> Directions for this task: Quote every line of text from all the entries below word for word, leaving out the pictures.

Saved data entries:
════════════════════
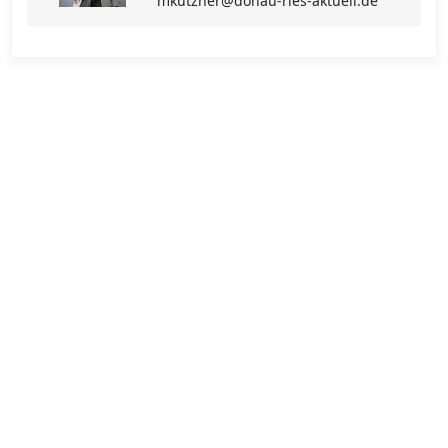
mkutzner@donau-ries-aktuell.de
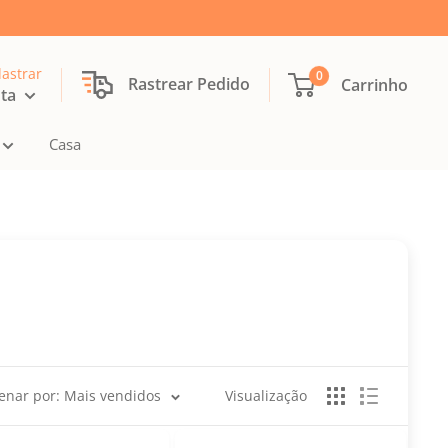
dastrar
0
Rastrear Pedido
Carrinho
nta
Casa
enar por: Mais vendidos
Visualização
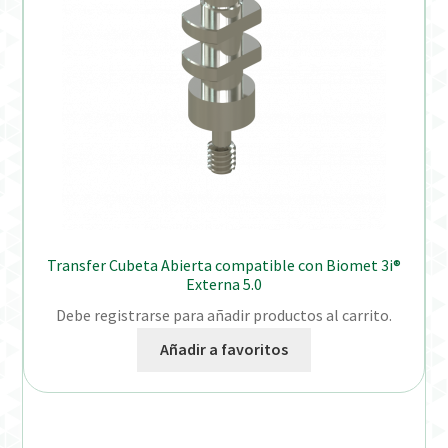
Transfer Cubeta Abierta compatible con Biomet 3i®
Externa 5.0
Debe registrarse para añadir productos al carrito.
Añadir a favoritos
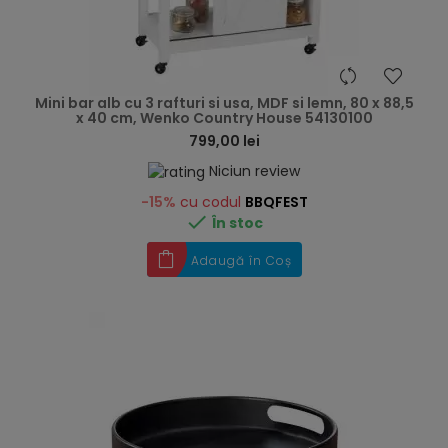
hea
Mini bar alb cu 3 rafturi si usa, MDF si lemn, 80 x 88,5
x 40 cm, Wenko Country House 54130100
799,00 lei
Niciun review
-15%
cu codul
BBQFEST

În stoc
Adaugă în Coș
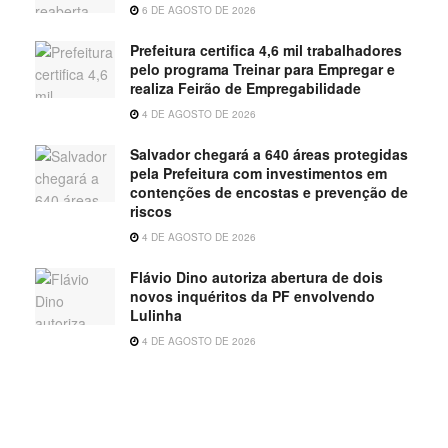
6 DE AGOSTO DE 2026
Prefeitura certifica 4,6 mil trabalhadores
pelo programa Treinar para Empregar e
realiza Feirão de Empregabilidade
4 DE AGOSTO DE 2026
Salvador chegará a 640 áreas protegidas
pela Prefeitura com investimentos em
contenções de encostas e prevenção de
riscos
4 DE AGOSTO DE 2026
Flávio Dino autoriza abertura de dois
novos inquéritos da PF envolvendo
Lulinha
4 DE AGOSTO DE 2026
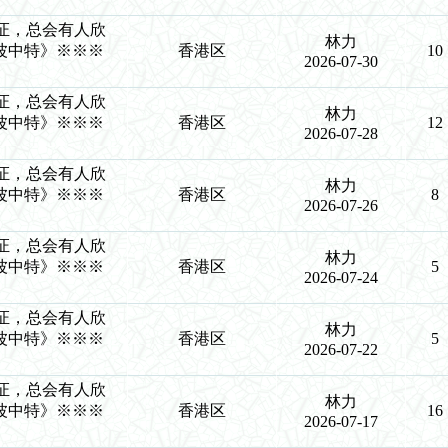
力验证，总会有人欣
林力
波中特》※※※
香港区
10
2026-07-30
力验证，总会有人欣
林力
波中特》※※※
香港区
12
2026-07-28
力验证，总会有人欣
林力
波中特》※※※
香港区
8
2026-07-26
力验证，总会有人欣
林力
波中特》※※※
香港区
5
2026-07-24
力验证，总会有人欣
林力
波中特》※※※
香港区
5
2026-07-22
力验证，总会有人欣
林力
波中特》※※※
香港区
16
2026-07-17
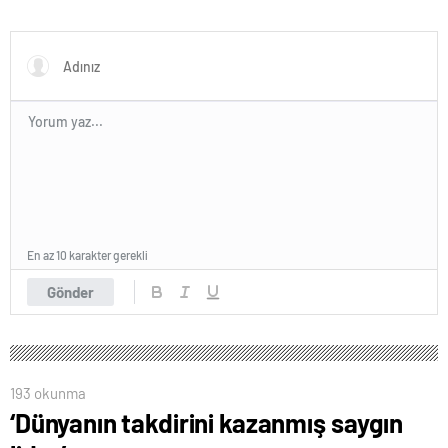
En az 10 karakter gerekli
Gönder
193 okunma
‘Dünyanın takdirini kazanmış saygın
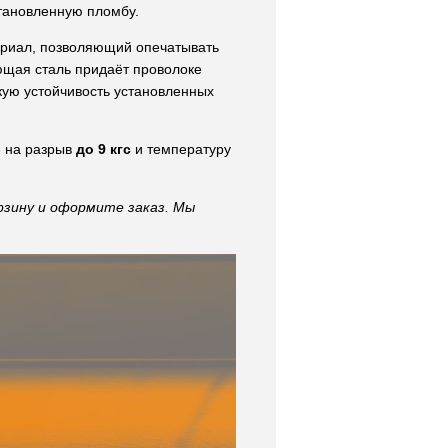
тановленную пломбу.
риал, позволяющий опечатывать
ющая сталь придаёт проволоке
кую устойчивость установленных
е на разрыв
до 9 кгс
и температуру
рзину и оформите заказ. Мы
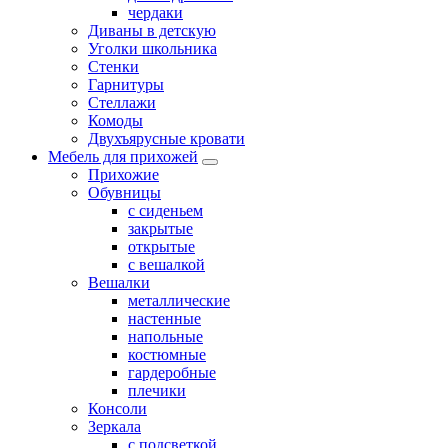
чердаки
Диваны в детскую
Уголки школьника
Стенки
Гарнитуры
Стеллажи
Комоды
Двухъярусные кровати
Мебель для прихожей
Прихожие
Обувницы
с сиденьем
закрытые
открытые
с вешалкой
Вешалки
металлические
настенные
напольные
костюмные
гардеробные
плечики
Консоли
Зеркала
с подсветкой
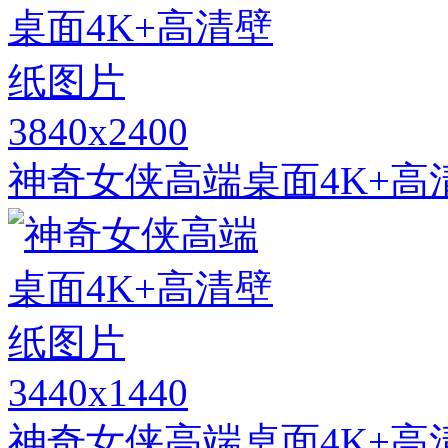
3840x2400
神奇女侠高端桌面4K+高
3440x1440
神奇女侠高端桌面4K+高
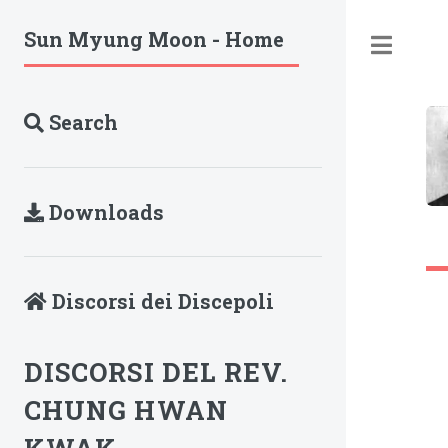
Sun Myung Moon - Home
Tog
Search
Downloads
Discorsi dei Discepoli
DISCORSI DEL REV.
CHUNG HWAN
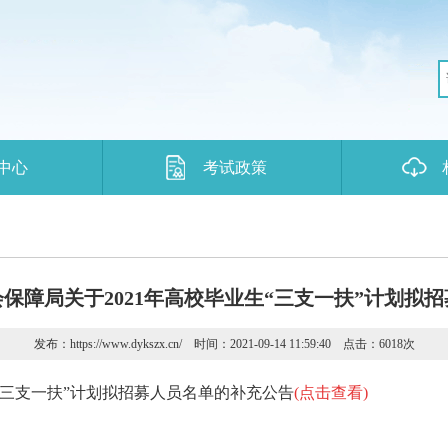
中心
考试政策
保障局关于2021年高校毕业生“三支一扶”计划拟
发布：https://www.dykszx.cn/ 时间：2021-09-14 11:59:40 点击：6018
次
“三支一扶”计划拟招募人员名单的补充公告
(点击查看)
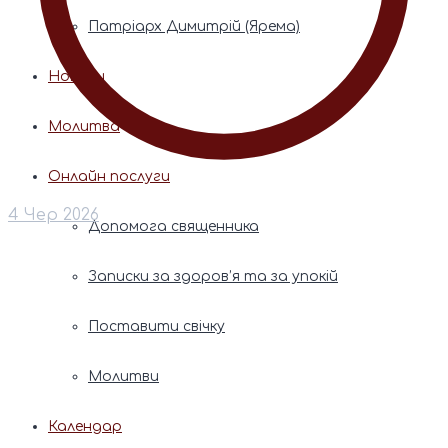
Патріарх Димитрій (Ярема)
Новини
Молитва
Онлайн послуги
4 Чер 2026
Допомога священника
Записки за здоров’я та за упокій
Поставити свічку
Молитви
Календар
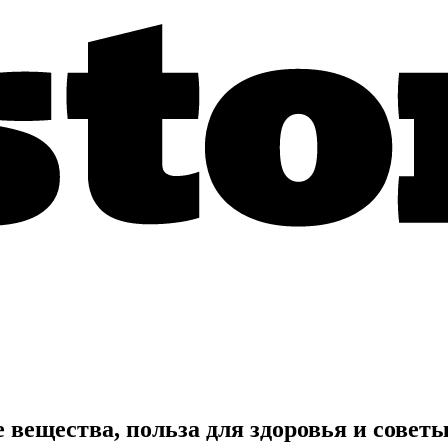
ещества, польза для здоровья и совет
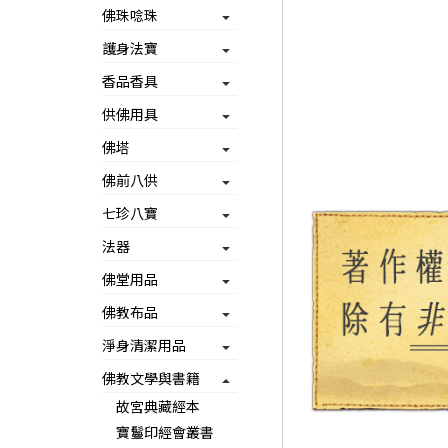
佛珠唸珠
護身法寶
香品香具
供佛用具
佛塔
佛前八供
七珍八寶
法器
佛堂用品
佛教布品
淨身清潔用品
佛教文學與書籍
故宮典藏經本
寶鬘印經會叢書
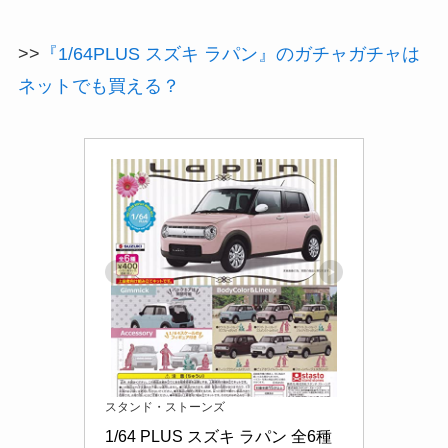
>>
『1/64PLUS スズキ ラパン』のガチャガチャは
ネットでも買える？
スタンド・ストーンズ
1/64 PLUS スズキ ラパン 全6種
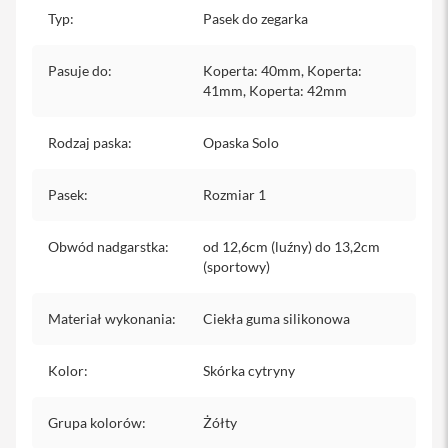
iPhone
Typ
:
Pasek do zegarka
i
Pasuje do
:
Koperta: 40mm, Koperta:
P
h
41mm, Koperta: 42mm
o
n
Rodzaj paska
:
Opaska Solo
e
1
7
Pasek
:
Rozmiar 1
P
r
o
Obwód nadgarstka
:
od 12,6cm (luźny) do 13,2cm
(sportowy)
i
P
h
Materiał wykonania
:
Ciekła guma silikonowa
o
n
e
Kolor
:
Skórka cytryny
1
7
P
Grupa kolorów
:
Żółty
r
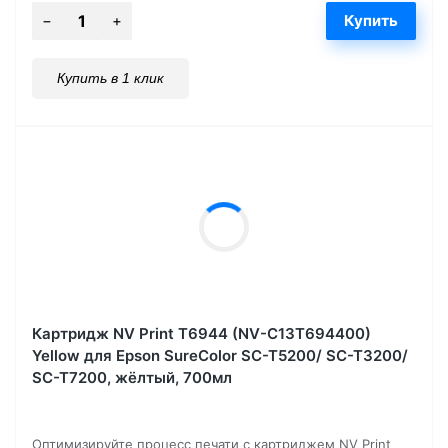
Купить в 1 клик
Картридж NV Print T6944 (NV-C13T694400)
Yellow для Epson SureColor SC-T5200/ SC-T3200/
SC-T7200, жёлтый, 700мл
Оптимизируйте процесс печати с картриджем NV Print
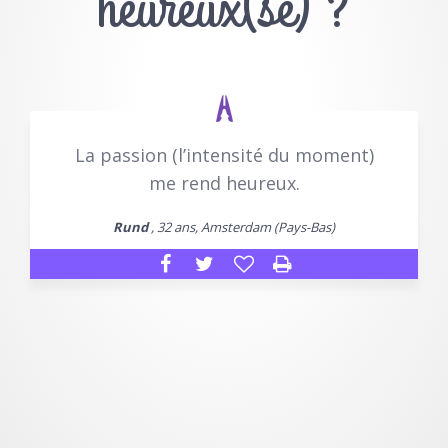
heureux(se) ?
La passion (l’intensité du moment)
me rend heureux.
Rund
, 32 ans, Amsterdam (Pays-Bas)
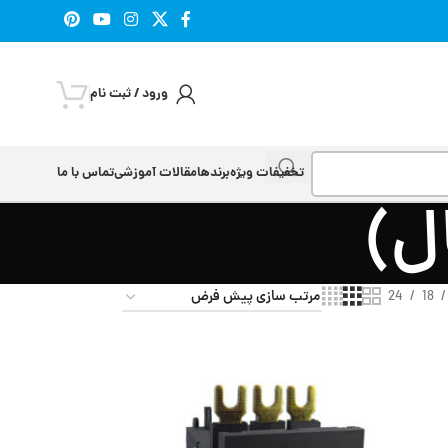
ورود / ثبت نام
تخفیفات ویژه
برندها
مقالات آموزشی
تماس با ما
ل)
24
18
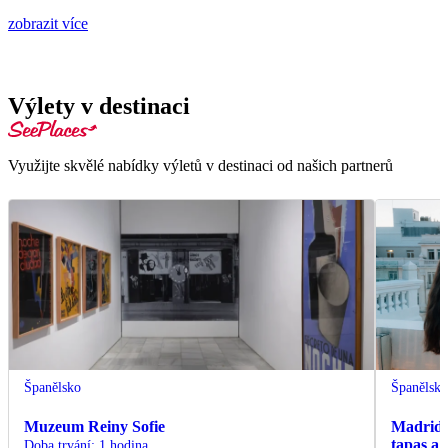
zobrazit více
Výlety v destinaci
Využijte skvělé nabídky výletů v destinaci od našich partnerů
Španělsko
Španělsk
Muzeum Reiny Sofie
Madrid:
tapas a
Doba trvání
:
1 hodina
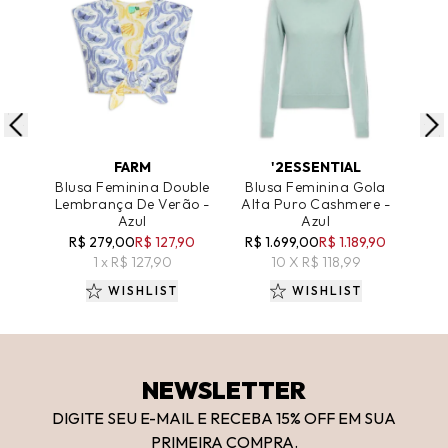
ADICIONAR AO CARRINHO
ADICIONAR AO CARRINHO
A
FARM
'2ESSENTIAL
Blusa Feminina Double
Blusa Feminina Gola
Bl
Lembrança De Verão -
Alta Puro Cashmere -
Alt
Azul
Azul
R$ 279,00
R$ 127,90
R$ 1.699,00
R$ 1.189,90
R$
1 x R$ 127,90
10 X R$ 118,99
WISHLIST
WISHLIST
NEWSLETTER
DIGITE SEU E-MAIL E RECEBA 15
% OFF
EM SUA
PRIMEIRA COMPRA.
════════════════════
> Output of the exercise:
mkutzner@donau-ries-aktuell.de
dastrar
0
Rastrear Pedido
Carrinho
nta
Casa
enar por: Mais vendidos
Visualização
Transfer Cubeta Abierta compatible con Biomet 3i®
Externa 5.0
Debe registrarse para añadir productos al carrito.
Añadir a favoritos
hea
Mini bar alb cu 3 rafturi si usa, MDF si lemn, 80 x 88,5
x 40 cm, Wenko Country House 54130100
799,00 lei
Niciun review
-15%
cu codul
BBQFEST

În stoc
Adaugă în Coș
6 DE AGOSTO DE 2026
Prefeitura certifica 4,6 mil trabalhadores
pelo programa Treinar para Empregar e
realiza Feirão de Empregabilidade
4 DE AGOSTO DE 2026
Salvador chegará a 640 áreas protegidas
pela Prefeitura com investimentos em
contenções de encostas e prevenção de
riscos
4 DE AGOSTO DE 2026
Flávio Dino autoriza abertura de dois
novos inquéritos da PF envolvendo
Lulinha
4 DE AGOSTO DE 2026
力验证，总会有人欣
林力
波中特》※※※
香港区
10
2026-07-30
力验证，总会有人欣
林力
波中特》※※※
香港区
12
2026-07-28
力验证，总会有人欣
林力
波中特》※※※
香港区
8
2026-07-26
力验证，总会有人欣
林力
波中特》※※※
香港区
5
2026-07-24
力验证，总会有人欣
林力
波中特》※※※
香港区
5
2026-07-22
力验证，总会有人欣
林力
波中特》※※※
香港区
16
2026-07-17
En az 10 karakter gerekli
Gönder
193 okunma
‘Dünyanın takdirini kazanmış saygın
тановленную пломбу.
риал, позволяющий опечатывать
ющая сталь придаёт проволоке
кую устойчивость установленных
е на разрыв
до 9 кгс
и температуру
рзину и оформите заказ. Мы
чердаки
Диваны в детскую
Уголки школьника
Стенки
Гарнитуры
Стеллажи
Комоды
Двухъярусные кровати
Мебель для прихожей
Прихожие
Обувницы
с сиденьем
закрытые
открытые
с вешалкой
Вешалки
металлические
настенные
напольные
костюмные
гардеробные
плечики
Консоли
Зеркала
с подсветкой
3840x2400
神奇女侠高端桌面4K+高
3440x1440
神奇女侠高端桌面4K+高
Sun Myung Moon - Home
Tog
Search
Downloads
Discorsi dei Discepoli
DISCORSI DEL REV.
CHUNG HWAN
中心
考试政策
保障局关于2021年高校毕业生“三支一扶”计划拟
发布：https://www.dykszx.cn/ 时间：2021-09-14 11:59:40 点击：6018
次
“三支一扶”计划拟招募人员名单的补充公告
(点击查看)
Патріарх Димитрій (Ярема)
Новини
Молитва
Онлайн послуги
4 Чер 2026
Допомога священника
Записки за здоров’я та за упокій
Поставити свічку
Молитви
Календар
ещества, польза для здоровья и совет
佛珠唸珠
護身法寶
香品香具
供佛用具
佛塔
佛前八供
七珍八寶
法器
佛堂用品
佛教布品
淨身清潔用品
佛教文學與書籍
故宮典藏經本
寶鬘印經會叢書
>>
『1/64PLUS スズキ ラパン』のガチャガチャは
ネットでも買える？
スタンド・ストーンズ
1/64 PLUS スズキ ラパン 全6種
iPhone
Typ
:
Pasek do zegarka
i
Pasuje do
:
Koperta: 40mm, Koperta:
P
h
41mm, Koperta: 42mm
o
n
Rodzaj paska
:
Opaska Solo
e
1
7
Pasek
:
Rozmiar 1
P
r
o
Obwód nadgarstka
:
od 12,6cm (luźny) do 13,2cm
(sportowy)
i
P
h
Materiał wykonania
:
Ciekła guma silikonowa
o
n
e
Kolor
:
Skórka cytryny
1
7
P
Grupa kolorów
:
Żółty
r
Купить в 1 клик
Картридж NV Print T6944 (NV-C13T694400)
Yellow для Epson SureColor SC-T5200/ SC-T3200/
SC-T7200, жёлтый, 700мл
Оптимизируйте процесс печати с картриджем NV Print
heureux(se) ?
La passion (l’intensité du moment)
me rend heureux.
Rund
, 32 ans, Amsterdam (Pays-Bas)
ورود / ثبت نام
تخفیفات ویژه
برندها
مقالات آموزشی
تماس با ما
ل)
24
18
zobrazit více
Výlety v destinaci
Využijte skvělé nabídky výletů v destinaci od našich partnerů
Španělsko
Španělsk
Muzeum Reiny Sofie
Madrid:
tapas a
Doba trvání
:
1 hodina
ADICIONAR AO CARRINHO
ADICIONAR AO CARRINHO
A
FARM
'2ESSENTIAL
Blusa Feminina Double
Blusa Feminina Gola
Bl
Lembrança De Verão -
Alta Puro Cashmere -
Alt
Azul
Azul
R$ 279,00
R$ 127,90
R$ 1.699,00
R$ 1.189,90
R$
1 x R$ 127,90
10 X R$ 118,99
WISHLIST
WISHLIST
NEWSLETTER
DIGITE SEU E-MAIL E RECEBA 15
% OFF
EM SUA
PRIMEIRA COMPRA.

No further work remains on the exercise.